The task
Could you restate, exactly and with nothing added, the lines from the start of the data through the line that holds "RECT 0.0 15.072 61.088 15.168 ;", leaving the pictures out?

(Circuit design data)
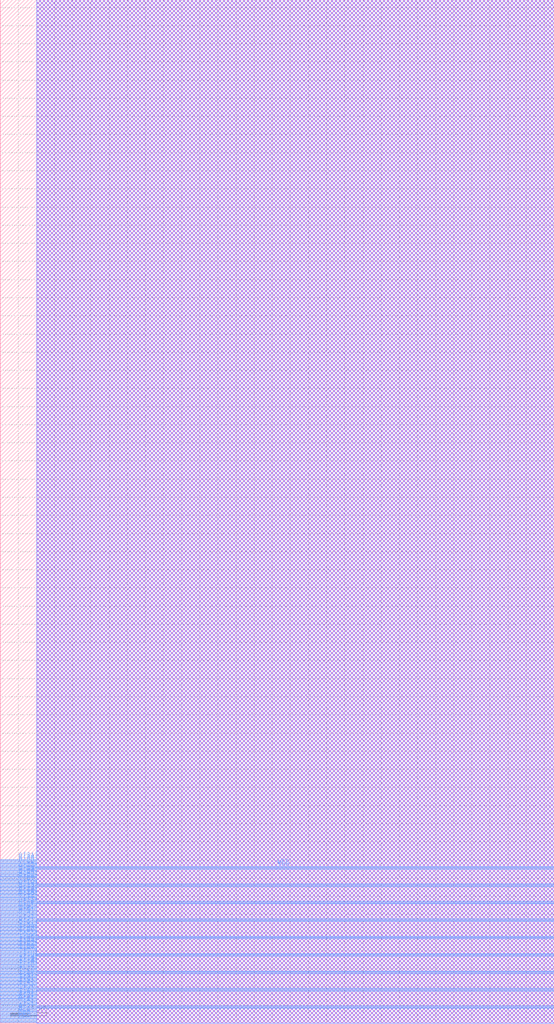
<source format=lef>
VERSION 5.6 ;
BUSBITCHARS "[]" ;
DIVIDERCHAR "/" ;

MACRO SRAM1RW256x32
  CLASS BLOCK ;
  ORIGIN 0 0 ;
  FOREIGN SRAM1RW256x32 0 0 ;
  SIZE 61.088 BY 112.832 ;
  SYMMETRY X Y ;
  SITE coreSite ;
  PIN VDD
    DIRECTION INOUT ;
    USE POWER ;
    PORT 
      LAYER M4 ;
        RECT 0.0 1.632 61.088 1.728 ;
        RECT 0.0 3.552 61.088 3.648 ;
        RECT 0.0 5.472 61.088 5.568 ;
        RECT 0.0 7.392 61.088 7.488 ;
        RECT 0.0 9.312 61.088 9.408 ;
        RECT 0.0 11.232 61.088 11.328 ;
        RECT 0.0 13.152 61.088 13.248 ;
        RECT 0.0 15.072 61.088 15.168 ;
        RECT 0.0 16.992 61.088 17.088 ;
    END 
  END VDD
  PIN VSS
    DIRECTION INOUT ;
    USE GROUND ;
    PORT 
      LAYER M4 ;
        RECT 0.0 1.824 61.088 1.92 ;
        RECT 0.0 3.744 61.088 3.84 ;
        RECT 0.0 5.664 61.088 5.76 ;
        RECT 0.0 7.584 61.088 7.68 ;
        RECT 0.0 9.504 61.088 9.6 ;
        RECT 0.0 11.424 61.088 11.52 ;
        RECT 0.0 13.344 61.088 13.44 ;
        RECT 0.0 15.264 61.088 15.36 ;
        RECT 0.0 17.184 61.088 17.28 ;
    END 
  END VSS
  PIN CE
    DIRECTION INPUT ;
    USE SIGNAL ;
    PORT 
      LAYER M4 ;
        RECT 0.0 0.096 4.0 0.192 ;
    END 
  END CE
  PIN WEB
    DIRECTION INPUT ;
    USE SIGNAL ;
    PORT 
      LAYER M4 ;
        RECT 0.0 0.288 4.0 0.384 ;
    END 
  END WEB
  PIN OEB
    DIRECTION INPUT ;
    USE SIGNAL ;
    PORT 
      LAYER M4 ;
        RECT 0.0 0.48 4.0 0.576 ;
    END 
  END OEB
  PIN CSB
    DIRECTION INPUT ;
    USE SIGNAL ;
    PORT 
      LAYER M4 ;
        RECT 0.0 0.672 4.0 0.768 ;
    END 
  END CSB
  PIN A[0]
    DIRECTION INPUT ;
    USE SIGNAL ;
    PORT 
      LAYER M4 ;
        RECT 0.0 0.864 4.0 0.96 ;
    END 
  END A[0]
  PIN A[1]
    DIRECTION INPUT ;
    USE SIGNAL ;
    PORT 
      LAYER M4 ;
        RECT 0.0 1.056 4.0 1.152 ;
    END 
  END A[1]
  PIN A[2]
    DIRECTION INPUT ;
    USE SIGNAL ;
    PORT 
      LAYER M4 ;
        RECT 0.0 1.248 4.0 1.344 ;
    END 
  END A[2]
  PIN A[3]
    DIRECTION INPUT ;
    USE SIGNAL ;
    PORT 
      LAYER M4 ;
        RECT 0.0 1.44 4.0 1.536 ;
    END 
  END A[3]
  PIN A[4]
    DIRECTION INPUT ;
    USE SIGNAL ;
    PORT 
      LAYER M4 ;
        RECT 0.0 2.016 4.0 2.112 ;
    END 
  END A[4]
  PIN A[5]
    DIRECTION INPUT ;
    USE SIGNAL ;
    PORT 
      LAYER M4 ;
        RECT 0.0 2.208 4.0 2.304 ;
    END 
  END A[5]
  PIN A[6]
    DIRECTION INPUT ;
    USE SIGNAL ;
    PORT 
      LAYER M4 ;
        RECT 0.0 2.4 4.0 2.496 ;
    END 
  END A[6]
  PIN A[7]
    DIRECTION INPUT ;
    USE SIGNAL ;
    PORT 
      LAYER M4 ;
        RECT 0.0 2.592 4.0 2.688 ;
    END 
  END A[7]
  PIN I[0]
    DIRECTION INPUT ;
    USE SIGNAL ;
    PORT 
      LAYER M4 ;
        RECT 0.0 2.784 4.0 2.88 ;
    END 
  END I[0]
  PIN I[1]
    DIRECTION INPUT ;
    USE SIGNAL ;
    PORT 
      LAYER M4 ;
        RECT 0.0 2.976 4.0 3.072 ;
    END 
  END I[1]
  PIN I[2]
    DIRECTION INPUT ;
    USE SIGNAL ;
    PORT 
      LAYER M4 ;
        RECT 0.0 3.168 4.0 3.264 ;
    END 
  END I[2]
  PIN I[3]
    DIRECTION INPUT ;
    USE SIGNAL ;
    PORT 
      LAYER M4 ;
        RECT 0.0 3.36 4.0 3.456 ;
    END 
  END I[3]
  PIN I[4]
    DIRECTION INPUT ;
    USE SIGNAL ;
    PORT 
      LAYER M4 ;
        RECT 0.0 3.936 4.0 4.032 ;
    END 
  END I[4]
  PIN I[5]
    DIRECTION INPUT ;
    USE SIGNAL ;
    PORT 
      LAYER M4 ;
        RECT 0.0 4.128 4.0 4.224 ;
    END 
  END I[5]
  PIN I[6]
    DIRECTION INPUT ;
    USE SIGNAL ;
    PORT 
      LAYER M4 ;
        RECT 0.0 4.32 4.0 4.416 ;
    END 
  END I[6]
  PIN I[7]
    DIRECTION INPUT ;
    USE SIGNAL ;
    PORT 
      LAYER M4 ;
        RECT 0.0 4.512 4.0 4.608 ;
    END 
  END I[7]
  PIN I[8]
    DIRECTION INPUT ;
    USE SIGNAL ;
    PORT 
      LAYER M4 ;
        RECT 0.0 4.704 4.0 4.8 ;
    END 
  END I[8]
  PIN I[9]
    DIRECTION INPUT ;
    USE SIGNAL ;
    PORT 
      LAYER M4 ;
        RECT 0.0 4.896 4.0 4.992 ;
    END 
  END I[9]
  PIN I[10]
    DIRECTION INPUT ;
    USE SIGNAL ;
    PORT 
      LAYER M4 ;
        RECT 0.0 5.088 4.0 5.184 ;
    END 
  END I[10]
  PIN I[11]
    DIRECTION INPUT ;
    USE SIGNAL ;
    PORT 
      LAYER M4 ;
        RECT 0.0 5.28 4.0 5.376 ;
    END 
  END I[11]
  PIN I[12]
    DIRECTION INPUT ;
    USE SIGNAL ;
    PORT 
      LAYER M4 ;
        RECT 0.0 5.856 4.0 5.952 ;
    END 
  END I[12]
  PIN I[13]
    DIRECTION INPUT ;
    USE SIGNAL ;
    PORT 
      LAYER M4 ;
        RECT 0.0 6.048 4.0 6.144 ;
    END 
  END I[13]
  PIN I[14]
    DIRECTION INPUT ;
    USE SIGNAL ;
    PORT 
      LAYER M4 ;
        RECT 0.0 6.24 4.0 6.336 ;
    END 
  END I[14]
  PIN I[15]
    DIRECTION INPUT ;
    USE SIGNAL ;
    PORT 
      LAYER M4 ;
        RECT 0.0 6.432 4.0 6.528 ;
    END 
  END I[15]
  PIN I[16]
    DIRECTION INPUT ;
    USE SIGNAL ;
    PORT 
      LAYER M4 ;
        RECT 0.0 6.624 4.0 6.72 ;
    END 
  END I[16]
  PIN I[17]
    DIRECTION INPUT ;
    USE SIGNAL ;
    PORT 
      LAYER M4 ;
        RECT 0.0 6.816 4.0 6.912 ;
    END 
  END I[17]
  PIN I[18]
    DIRECTION INPUT ;
    USE SIGNAL ;
    PORT 
      LAYER M4 ;
        RECT 0.0 7.008 4.0 7.104 ;
    END 
  END I[18]
  PIN I[19]
    DIRECTION INPUT ;
    USE SIGNAL ;
    PORT 
      LAYER M4 ;
        RECT 0.0 7.2 4.0 7.296 ;
    END 
  END I[19]
  PIN I[20]
    DIRECTION INPUT ;
    USE SIGNAL ;
    PORT 
      LAYER M4 ;
        RECT 0.0 7.776 4.0 7.872 ;
    END 
  END I[20]
  PIN I[21]
    DIRECTION INPUT ;
    USE SIGNAL ;
    PORT 
      LAYER M4 ;
        RECT 0.0 7.968 4.0 8.064 ;
    END 
  END I[21]
  PIN I[22]
    DIRECTION INPUT ;
    USE SIGNAL ;
    PORT 
      LAYER M4 ;
        RECT 0.0 8.16 4.0 8.256 ;
    END 
  END I[22]
  PIN I[23]
    DIRECTION INPUT ;
    USE SIGNAL ;
    PORT 
      LAYER M4 ;
        RECT 0.0 8.352 4.0 8.448 ;
    END 
  END I[23]
  PIN I[24]
    DIRECTION INPUT ;
    USE SIGNAL ;
    PORT 
      LAYER M4 ;
        RECT 0.0 8.544 4.0 8.64 ;
    END 
  END I[24]
  PIN I[25]
    DIRECTION INPUT ;
    USE SIGNAL ;
    PORT 
      LAYER M4 ;
        RECT 0.0 8.736 4.0 8.832 ;
    END 
  END I[25]
  PIN I[26]
    DIRECTION INPUT ;
    USE SIGNAL ;
    PORT 
      LAYER M4 ;
        RECT 0.0 8.928 4.0 9.024 ;
    END 
  END I[26]
  PIN I[27]
    DIRECTION INPUT ;
    USE SIGNAL ;
    PORT 
      LAYER M4 ;
        RECT 0.0 9.12 4.0 9.216 ;
    END 
  END I[27]
  PIN I[28]
    DIRECTION INPUT ;
    USE SIGNAL ;
    PORT 
      LAYER M4 ;
        RECT 0.0 9.696 4.0 9.792 ;
    END 
  END I[28]
  PIN I[29]
    DIRECTION INPUT ;
    USE SIGNAL ;
    PORT 
      LAYER M4 ;
        RECT 0.0 9.888 4.0 9.984 ;
    END 
  END I[29]
  PIN I[30]
    DIRECTION INPUT ;
    USE SIGNAL ;
    PORT 
      LAYER M4 ;
        RECT 0.0 10.08 4.0 10.176 ;
    END 
  END I[30]
  PIN I[31]
    DIRECTION INPUT ;
    USE SIGNAL ;
    PORT 
      LAYER M4 ;
        RECT 0.0 10.272 4.0 10.368 ;
    END 
  END I[31]
  PIN O[0]
    DIRECTION OUTPUT ;
    USE SIGNAL ;
    PORT 
      LAYER M4 ;
        RECT 0.0 10.464 4.0 10.56 ;
    END 
  END O[0]
  PIN O[1]
    DIRECTION OUTPUT ;
    USE SIGNAL ;
    PORT 
      LAYER M4 ;
        RECT 0.0 10.656 4.0 10.752 ;
    END 
  END O[1]
  PIN O[2]
    DIRECTION OUTPUT ;
    USE SIGNAL ;
    PORT 
      LAYER M4 ;
        RECT 0.0 10.848 4.0 10.944 ;
    END 
  END O[2]
  PIN O[3]
    DIRECTION OUTPUT ;
    USE SIGNAL ;
    PORT 
      LAYER M4 ;
        RECT 0.0 11.04 4.0 11.136 ;
    END 
  END O[3]
  PIN O[4]
    DIRECTION OUTPUT ;
    USE SIGNAL ;
    PORT 
      LAYER M4 ;
        RECT 0.0 11.616 4.0 11.712 ;
    END 
  END O[4]
  PIN O[5]
    DIRECTION OUTPUT ;
    USE SIGNAL ;
    PORT 
      LAYER M4 ;
        RECT 0.0 11.808 4.0 11.904 ;
    END 
  END O[5]
  PIN O[6]
    DIRECTION OUTPUT ;
    USE SIGNAL ;
    PORT 
      LAYER M4 ;
        RECT 0.0 12.0 4.0 12.096 ;
    END 
  END O[6]
  PIN O[7]
    DIRECTION OUTPUT ;
    USE SIGNAL ;
    PORT 
      LAYER M4 ;
        RECT 0.0 12.192 4.0 12.288 ;
    END 
  END O[7]
  PIN O[8]
    DIRECTION OUTPUT ;
    USE SIGNAL ;
    PORT 
      LAYER M4 ;
        RECT 0.0 12.384 4.0 12.48 ;
    END 
  END O[8]
  PIN O[9]
    DIRECTION OUTPUT ;
    USE SIGNAL ;
    PORT 
      LAYER M4 ;
        RECT 0.0 12.576 4.0 12.672 ;
    END 
  END O[9]
  PIN O[10]
    DIRECTION OUTPUT ;
    USE SIGNAL ;
    PORT 
      LAYER M4 ;
        RECT 0.0 12.768 4.0 12.864 ;
    END 
  END O[10]
  PIN O[11]
    DIRECTION OUTPUT ;
    USE SIGNAL ;
    PORT 
      LAYER M4 ;
        RECT 0.0 12.96 4.0 13.056 ;
    END 
  END O[11]
  PIN O[12]
    DIRECTION OUTPUT ;
    USE SIGNAL ;
    PORT 
      LAYER M4 ;
        RECT 0.0 13.536 4.0 13.632 ;
    END 
  END O[12]
  PIN O[13]
    DIRECTION OUTPUT ;
    USE SIGNAL ;
    PORT 
      LAYER M4 ;
        RECT 0.0 13.728 4.0 13.824 ;
    END 
  END O[13]
  PIN O[14]
    DIRECTION OUTPUT ;
    USE SIGNAL ;
    PORT 
      LAYER M4 ;
        RECT 0.0 13.92 4.0 14.016 ;
    END 
  END O[14]
  PIN O[15]
    DIRECTION OUTPUT ;
    USE SIGNAL ;
    PORT 
      LAYER M4 ;
        RECT 0.0 14.112 4.0 14.208 ;
    END 
  END O[15]
  PIN O[16]
    DIRECTION OUTPUT ;
    USE SIGNAL ;
    PORT 
      LAYER M4 ;
        RECT 0.0 14.304 4.0 14.4 ;
    END 
  END O[16]
  PIN O[17]
    DIRECTION OUTPUT ;
    USE SIGNAL ;
    PORT 
      LAYER M4 ;
        RECT 0.0 14.496 4.0 14.592 ;
    END 
  END O[17]
  PIN O[18]
    DIRECTION OUTPUT ;
    USE SIGNAL ;
    PORT 
      LAYER M4 ;
        RECT 0.0 14.688 4.0 14.784 ;
    END 
  END O[18]
  PIN O[19]
    DIRECTION OUTPUT ;
    USE SIGNAL ;
    PORT 
      LAYER M4 ;
        RECT 0.0 14.88 4.0 14.976 ;
    END 
  END O[19]
  PIN O[20]
    DIRECTION OUTPUT ;
    USE SIGNAL ;
    PORT 
      LAYER M4 ;
        RECT 0.0 15.456 4.0 15.552 ;
    END 
  END O[20]
  PIN O[21]
    DIRECTION OUTPUT ;
    USE SIGNAL ;
    PORT 
      LAYER M4 ;
        RECT 0.0 15.648 4.0 15.744 ;
    END 
  END O[21]
  PIN O[22]
    DIRECTION OUTPUT ;
    USE SIGNAL ;
    PORT 
      LAYER M4 ;
        RECT 0.0 15.84 4.0 15.936 ;
    END 
  END O[22]
  PIN O[23]
    DIRECTION OUTPUT ;
    USE SIGNAL ;
    PORT 
      LAYER M4 ;
        RECT 0.0 16.032 4.0 16.128 ;
    END 
  END O[23]
  PIN O[24]
    DIRECTION OUTPUT ;
    USE SIGNAL ;
    PORT 
      LAYER M4 ;
        RECT 0.0 16.224 4.0 16.32 ;
    END 
  END O[24]
  PIN O[25]
    DIRECTION OUTPUT ;
    USE SIGNAL ;
    PORT 
      LAYER M4 ;
        RECT 0.0 16.416 4.0 16.512 ;
    END 
  END O[25]
  PIN O[26]
    DIRECTION OUTPUT ;
    USE SIGNAL ;
    PORT 
      LAYER M4 ;
        RECT 0.0 16.608 4.0 16.704 ;
    END 
  END O[26]
  PIN O[27]
    DIRECTION OUTPUT ;
    USE SIGNAL ;
    PORT 
      LAYER M4 ;
        RECT 0.0 16.8 4.0 16.896 ;
    END 
  END O[27]
  PIN O[28]
    DIRECTION OUTPUT ;
    USE SIGNAL ;
    PORT 
      LAYER M4 ;
        RECT 0.0 17.376 4.0 17.472 ;
    END 
  END O[28]
  PIN O[29]
    DIRECTION OUTPUT ;
    USE SIGNAL ;
    PORT 
      LAYER M4 ;
        RECT 0.0 17.568 4.0 17.664 ;
    END 
  END O[29]
  PIN O[30]
    DIRECTION OUTPUT ;
    USE SIGNAL ;
    PORT 
      LAYER M4 ;
        RECT 0.0 17.76 4.0 17.856 ;
    END 
  END O[30]
  PIN O[31]
    DIRECTION OUTPUT ;
    USE SIGNAL ;
    PORT 
      LAYER M4 ;
        RECT 0.0 17.952 4.0 18.048 ;
    END 
  END O[31]
  OBS 
    LAYER M1 ;
      RECT 4.0 0.0 61.088 112.832 ;
    LAYER M2 ;
      RECT 4.0 0.0 61.088 112.832 ;
    LAYER M3 ;
      RECT 4.0 0.0 61.088 112.832 ;
  END 
END SRAM1RW256x32

END LIBRARY
</source>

Answer area
<source format=lef>
VERSION 5.6 ;
BUSBITCHARS "[]" ;
DIVIDERCHAR "/" ;

MACRO SRAM1RW256x32
  CLASS BLOCK ;
  ORIGIN 0 0 ;
  FOREIGN SRAM1RW256x32 0 0 ;
  SIZE 61.088 BY 112.832 ;
  SYMMETRY X Y ;
  SITE coreSite ;
  PIN VDD
    DIRECTION INOUT ;
    USE POWER ;
    PORT 
      LAYER M4 ;
        RECT 0.0 1.632 61.088 1.728 ;
        RECT 0.0 3.552 61.088 3.648 ;
        RECT 0.0 5.472 61.088 5.568 ;
        RECT 0.0 7.392 61.088 7.488 ;
        RECT 0.0 9.312 61.088 9.408 ;
        RECT 0.0 11.232 61.088 11.328 ;
        RECT 0.0 13.152 61.088 13.248 ;
        RECT 0.0 15.072 61.088 15.168 ;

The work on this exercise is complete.